### Provided information ###
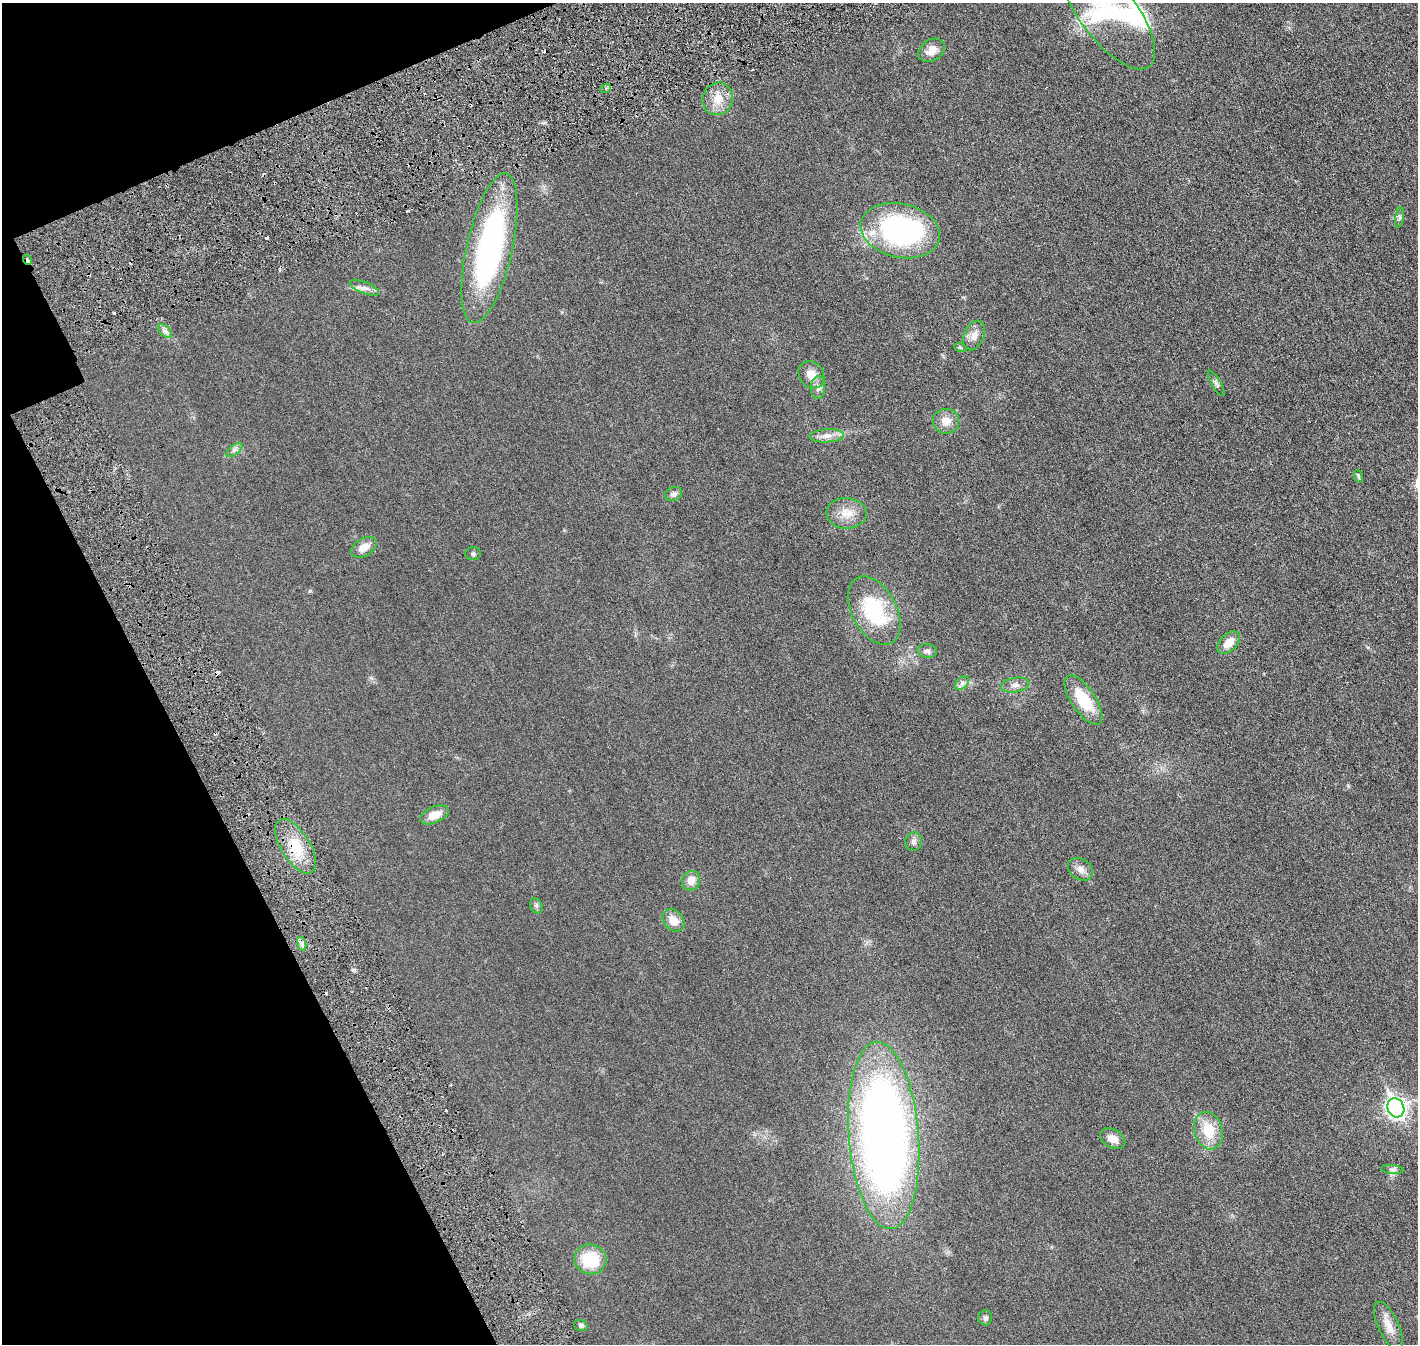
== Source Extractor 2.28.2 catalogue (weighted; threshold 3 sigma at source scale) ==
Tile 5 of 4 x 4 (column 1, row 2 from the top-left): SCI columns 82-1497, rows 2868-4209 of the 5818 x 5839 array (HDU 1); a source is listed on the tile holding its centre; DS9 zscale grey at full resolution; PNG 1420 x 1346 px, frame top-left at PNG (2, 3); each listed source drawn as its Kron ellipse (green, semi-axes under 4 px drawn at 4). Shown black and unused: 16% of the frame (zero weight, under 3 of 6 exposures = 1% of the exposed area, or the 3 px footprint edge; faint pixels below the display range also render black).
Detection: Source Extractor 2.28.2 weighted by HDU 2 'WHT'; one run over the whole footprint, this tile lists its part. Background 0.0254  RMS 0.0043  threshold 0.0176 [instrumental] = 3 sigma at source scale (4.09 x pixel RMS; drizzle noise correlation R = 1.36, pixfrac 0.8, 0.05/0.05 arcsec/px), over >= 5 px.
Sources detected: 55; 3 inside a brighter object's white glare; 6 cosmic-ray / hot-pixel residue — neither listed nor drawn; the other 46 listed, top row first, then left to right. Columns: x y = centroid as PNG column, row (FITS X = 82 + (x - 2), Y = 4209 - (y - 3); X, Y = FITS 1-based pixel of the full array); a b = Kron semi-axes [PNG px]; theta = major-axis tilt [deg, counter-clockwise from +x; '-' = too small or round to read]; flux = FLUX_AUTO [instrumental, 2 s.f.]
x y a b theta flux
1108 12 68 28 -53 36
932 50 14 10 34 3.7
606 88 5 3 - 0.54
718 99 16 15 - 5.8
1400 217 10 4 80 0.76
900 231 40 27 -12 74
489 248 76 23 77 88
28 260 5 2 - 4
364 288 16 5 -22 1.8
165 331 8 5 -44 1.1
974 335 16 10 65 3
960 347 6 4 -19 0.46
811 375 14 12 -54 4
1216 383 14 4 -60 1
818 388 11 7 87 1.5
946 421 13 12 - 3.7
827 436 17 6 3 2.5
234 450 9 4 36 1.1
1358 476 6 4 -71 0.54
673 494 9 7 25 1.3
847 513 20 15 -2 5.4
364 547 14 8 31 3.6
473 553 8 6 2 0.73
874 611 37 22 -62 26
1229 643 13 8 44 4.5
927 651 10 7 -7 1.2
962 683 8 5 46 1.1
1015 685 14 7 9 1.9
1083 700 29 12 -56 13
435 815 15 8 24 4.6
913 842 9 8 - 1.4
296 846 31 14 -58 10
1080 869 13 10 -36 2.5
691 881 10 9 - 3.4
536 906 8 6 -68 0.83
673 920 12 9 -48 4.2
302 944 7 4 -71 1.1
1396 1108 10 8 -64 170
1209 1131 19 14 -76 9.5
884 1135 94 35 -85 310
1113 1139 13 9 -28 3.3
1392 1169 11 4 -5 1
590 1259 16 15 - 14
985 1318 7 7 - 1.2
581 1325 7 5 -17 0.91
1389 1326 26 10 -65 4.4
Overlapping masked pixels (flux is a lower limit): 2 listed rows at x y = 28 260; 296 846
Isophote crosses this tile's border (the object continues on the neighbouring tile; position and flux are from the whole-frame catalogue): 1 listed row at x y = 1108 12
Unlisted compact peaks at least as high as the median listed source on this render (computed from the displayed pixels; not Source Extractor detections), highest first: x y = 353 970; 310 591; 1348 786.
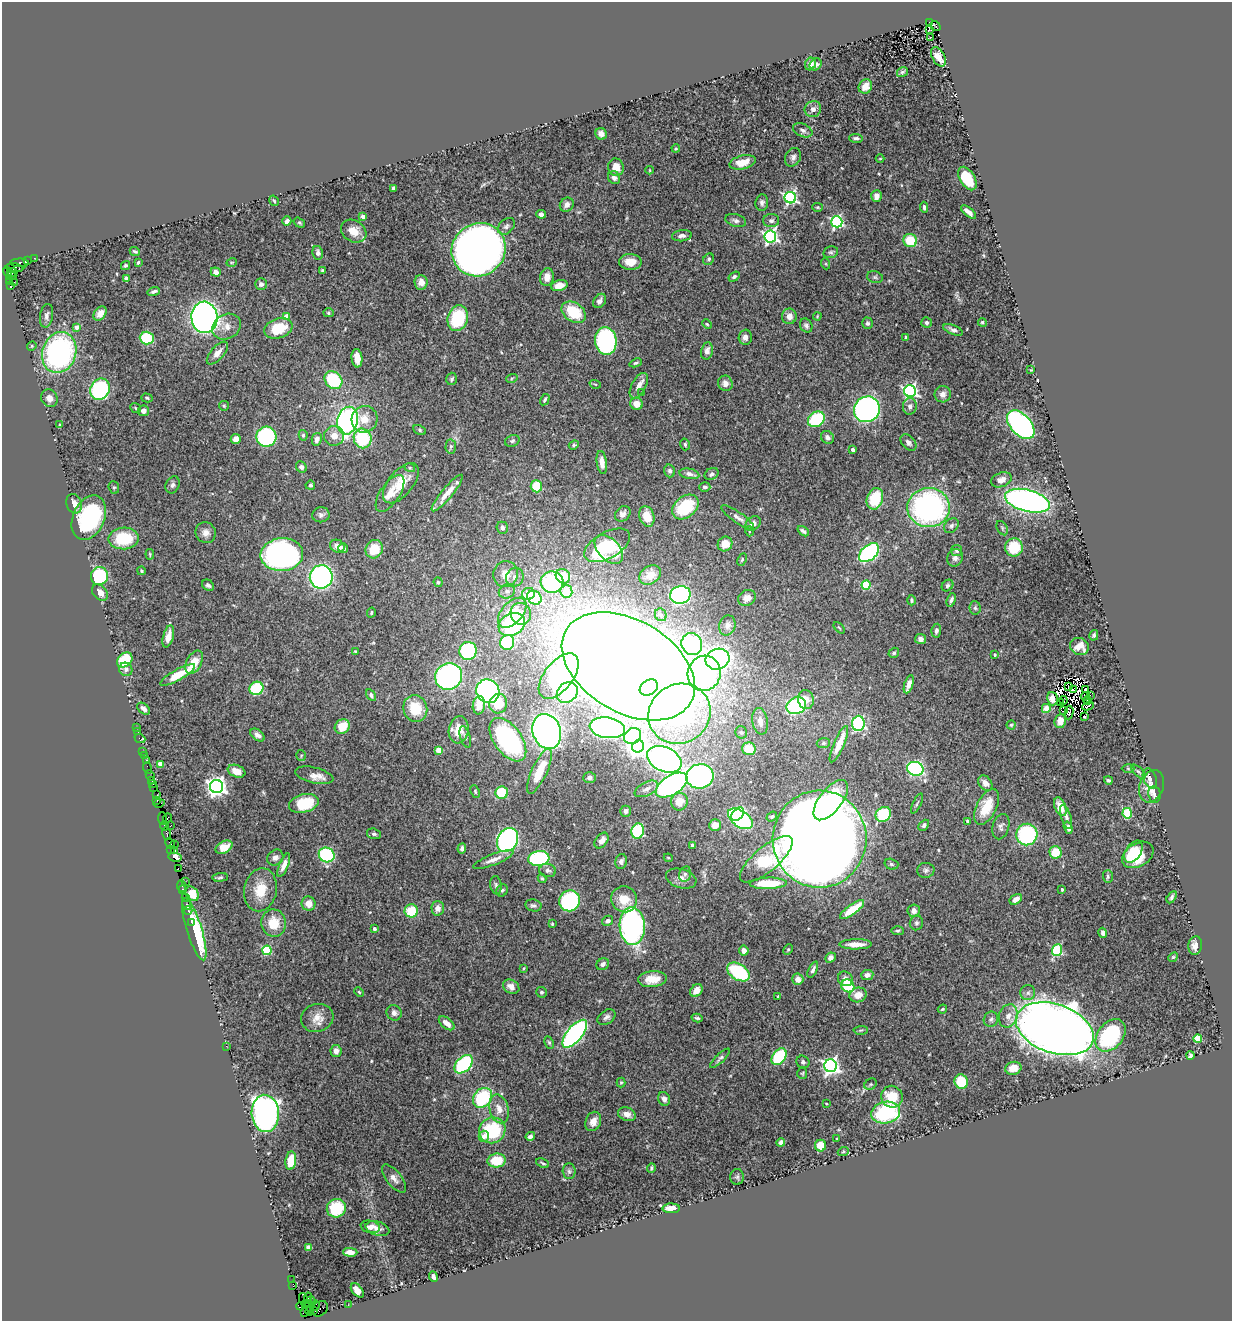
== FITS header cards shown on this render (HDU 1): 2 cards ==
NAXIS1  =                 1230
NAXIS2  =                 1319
###
# What the exercise asks
Please quote all of the material above word for word, leaving out the pictures.

# The result
== Source Extractor 2.28.2 catalogue (weighted; threshold 3 sigma at source scale) ==
Tile 5 of 4 x 4 (column 1, row 2 from the top-left): SCI columns 82-1497, rows 2868-4209 of the 5818 x 5839 array (HDU 1); a source is listed on the tile holding its centre; DS9 zscale grey at full resolution; PNG 1420 x 1346 px, frame top-left at PNG (2, 3); each listed source drawn as its Kron ellipse (green, semi-axes under 4 px drawn at 4). Shown black and unused: 16% of the frame (zero weight, under 3 of 6 exposures = 1% of the exposed area, or the 3 px footprint edge; faint pixels below the display range also render black).
Detection: Source Extractor 2.28.2 weighted by HDU 2 'WHT'; one run over the whole footprint, this tile lists its part. Background 0.0254  RMS 0.0043  threshold 0.0176 [instrumental] = 3 sigma at source scale (4.09 x pixel RMS; drizzle noise correlation R = 1.36, pixfrac 0.8, 0.05/0.05 arcsec/px), over >= 5 px.
Sources detected: 55; 3 inside a brighter object's white glare; 6 cosmic-ray / hot-pixel residue — neither listed nor drawn; the other 46 listed, top row first, then left to right. Columns: x y = centroid as PNG column, row (FITS X = 82 + (x - 2), Y = 4209 - (y - 3); X, Y = FITS 1-based pixel of the full array); a b = Kron semi-axes [PNG px]; theta = major-axis tilt [deg, counter-clockwise from +x; '-' = too small or round to read]; flux = FLUX_AUTO [instrumental, 2 s.f.]
x y a b theta flux
1108 12 68 28 -53 36
932 50 14 10 34 3.7
606 88 5 3 - 0.54
718 99 16 15 - 5.8
1400 217 10 4 80 0.76
900 231 40 27 -12 74
489 248 76 23 77 88
28 260 5 2 - 4
364 288 16 5 -22 1.8
165 331 8 5 -44 1.1
974 335 16 10 65 3
960 347 6 4 -19 0.46
811 375 14 12 -54 4
1216 383 14 4 -60 1
818 388 11 7 87 1.5
946 421 13 12 - 3.7
827 436 17 6 3 2.5
234 450 9 4 36 1.1
1358 476 6 4 -71 0.54
673 494 9 7 25 1.3
847 513 20 15 -2 5.4
364 547 14 8 31 3.6
473 553 8 6 2 0.73
874 611 37 22 -62 26
1229 643 13 8 44 4.5
927 651 10 7 -7 1.2
962 683 8 5 46 1.1
1015 685 14 7 9 1.9
1083 700 29 12 -56 13
435 815 15 8 24 4.6
913 842 9 8 - 1.4
296 846 31 14 -58 10
1080 869 13 10 -36 2.5
691 881 10 9 - 3.4
536 906 8 6 -68 0.83
673 920 12 9 -48 4.2
302 944 7 4 -71 1.1
1396 1108 10 8 -64 170
1209 1131 19 14 -76 9.5
884 1135 94 35 -85 310
1113 1139 13 9 -28 3.3
1392 1169 11 4 -5 1
590 1259 16 15 - 14
985 1318 7 7 - 1.2
581 1325 7 5 -17 0.91
1389 1326 26 10 -65 4.4
Overlapping masked pixels (flux is a lower limit): 2 listed rows at x y = 28 260; 296 846
Isophote crosses this tile's border (the object continues on the neighbouring tile; position and flux are from the whole-frame catalogue): 1 listed row at x y = 1108 12
Unlisted compact peaks at least as high as the median listed source on this render (computed from the displayed pixels; not Source Extractor detections), highest first: x y = 353 970; 310 591; 1348 786.
== FITS header cards shown on this render (HDU 1): 2 cards ==
NAXIS1  =                 1230
NAXIS2  =                 1319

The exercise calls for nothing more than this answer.